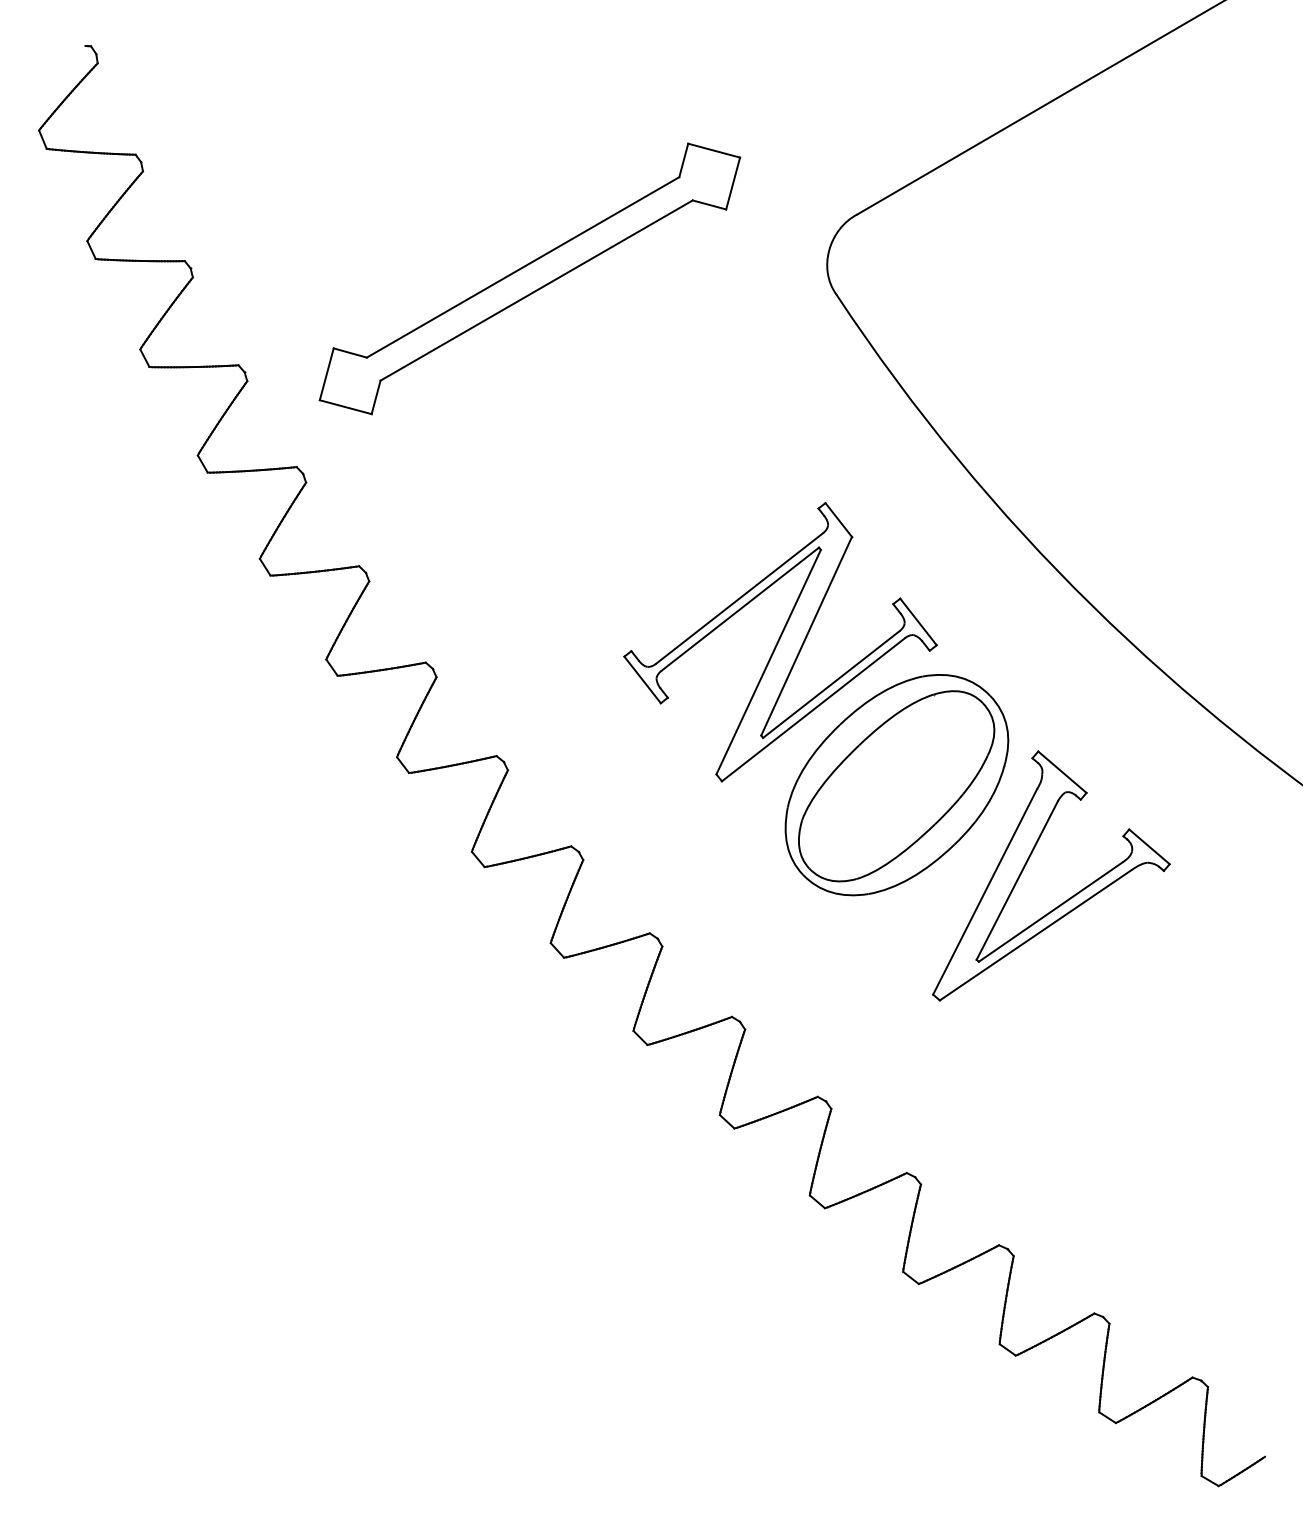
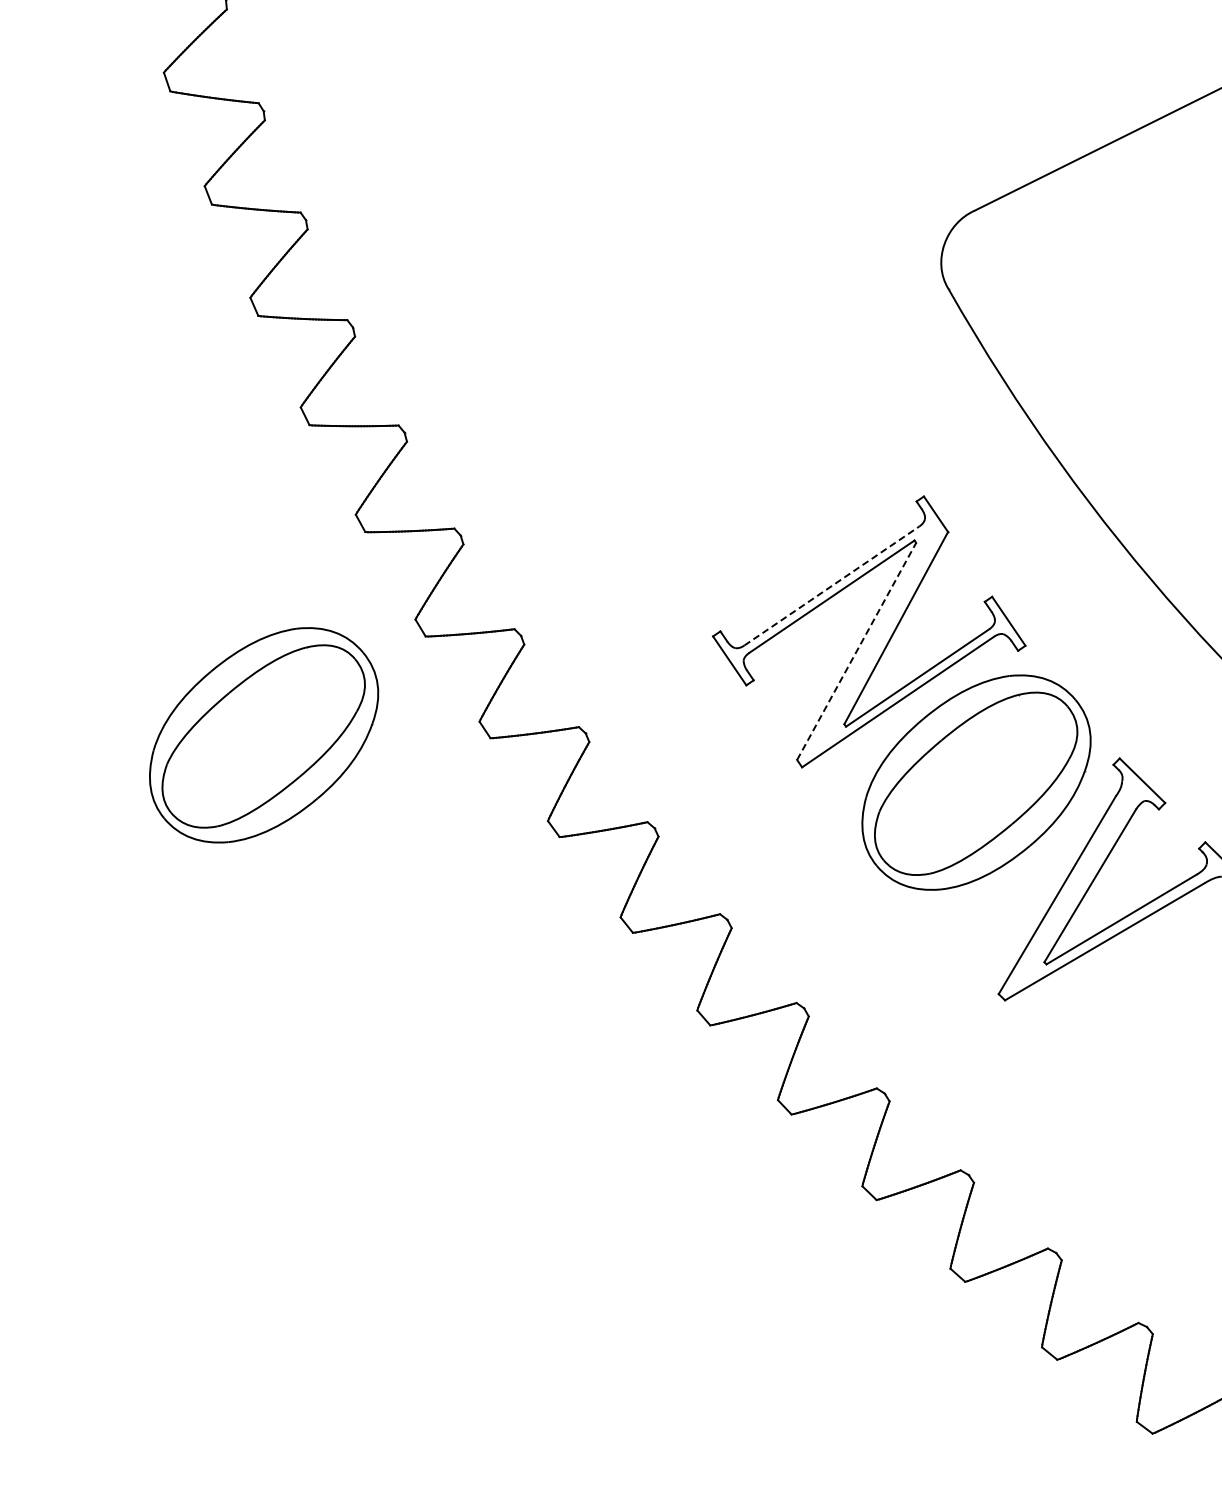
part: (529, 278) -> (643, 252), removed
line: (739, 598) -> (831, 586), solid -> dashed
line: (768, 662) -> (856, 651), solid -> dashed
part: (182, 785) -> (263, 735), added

--

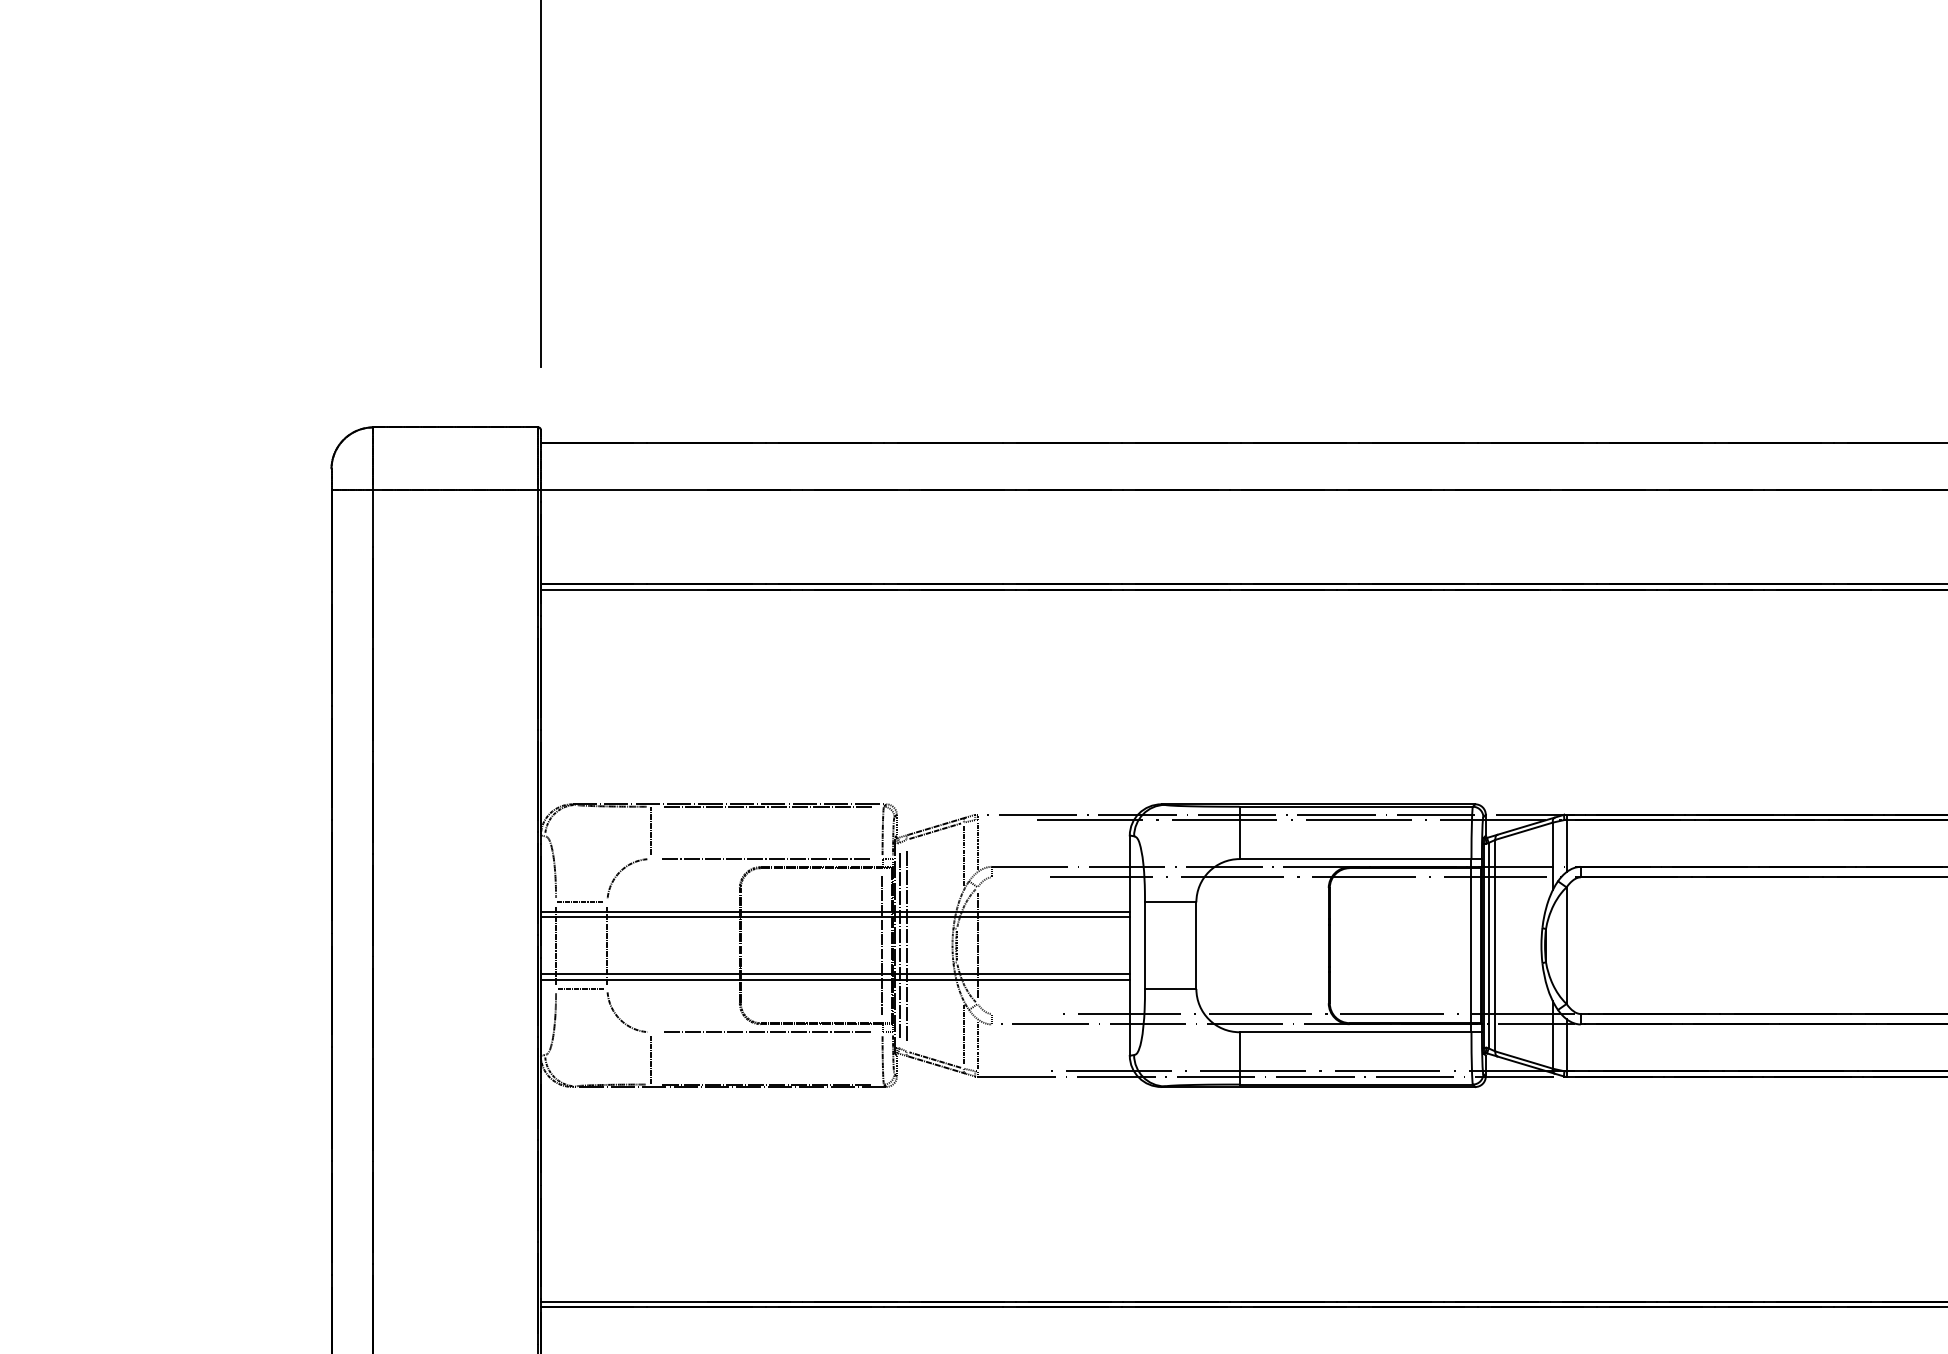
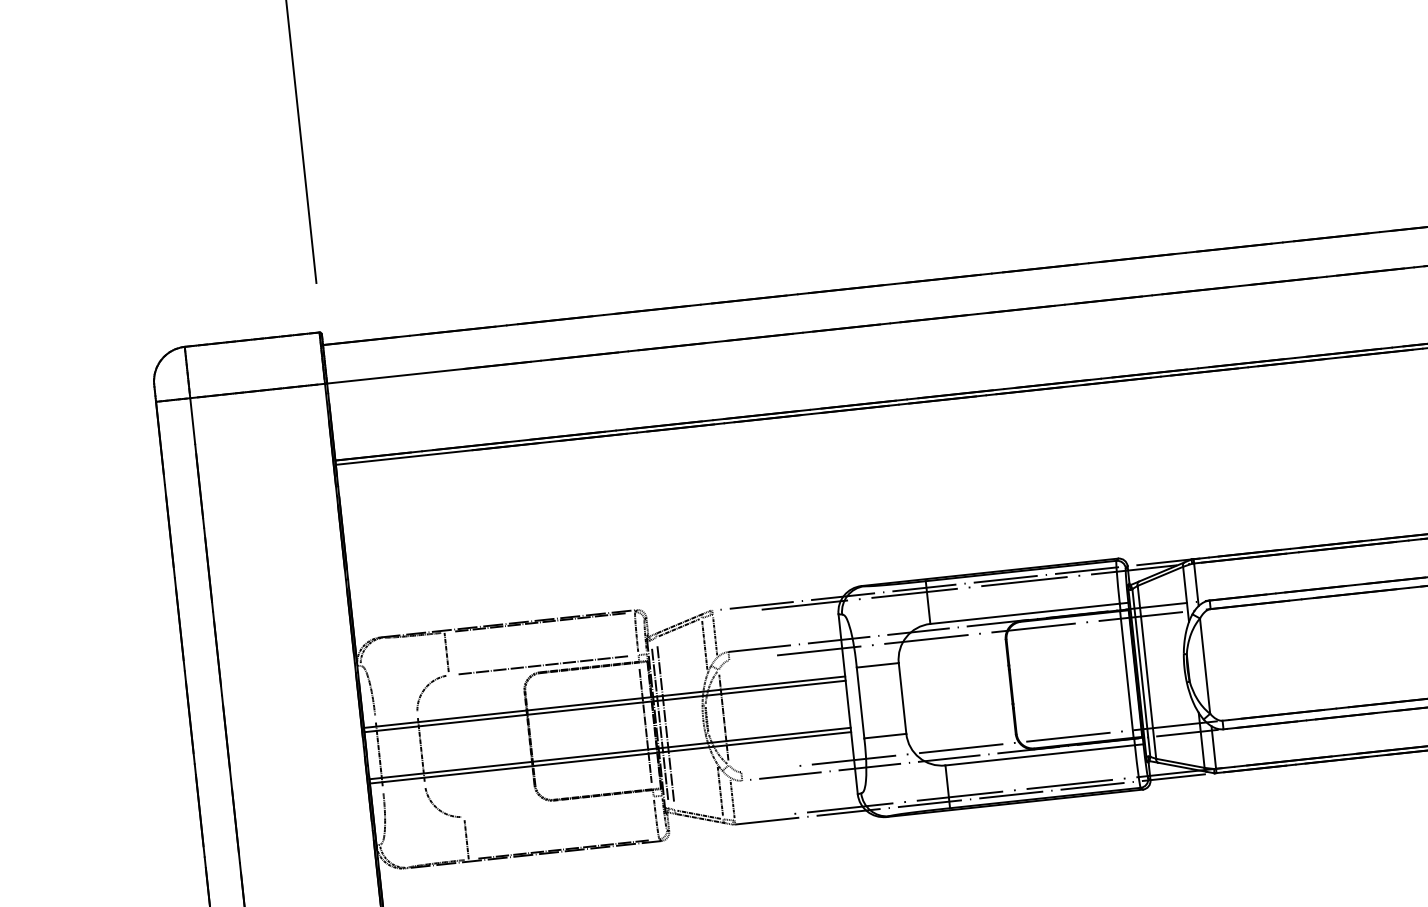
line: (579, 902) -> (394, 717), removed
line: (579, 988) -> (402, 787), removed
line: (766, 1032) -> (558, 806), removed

Task instructions.
The required answer is a single number: the count of lines in the entries that hold the string "solid".

Result of the exercise.
2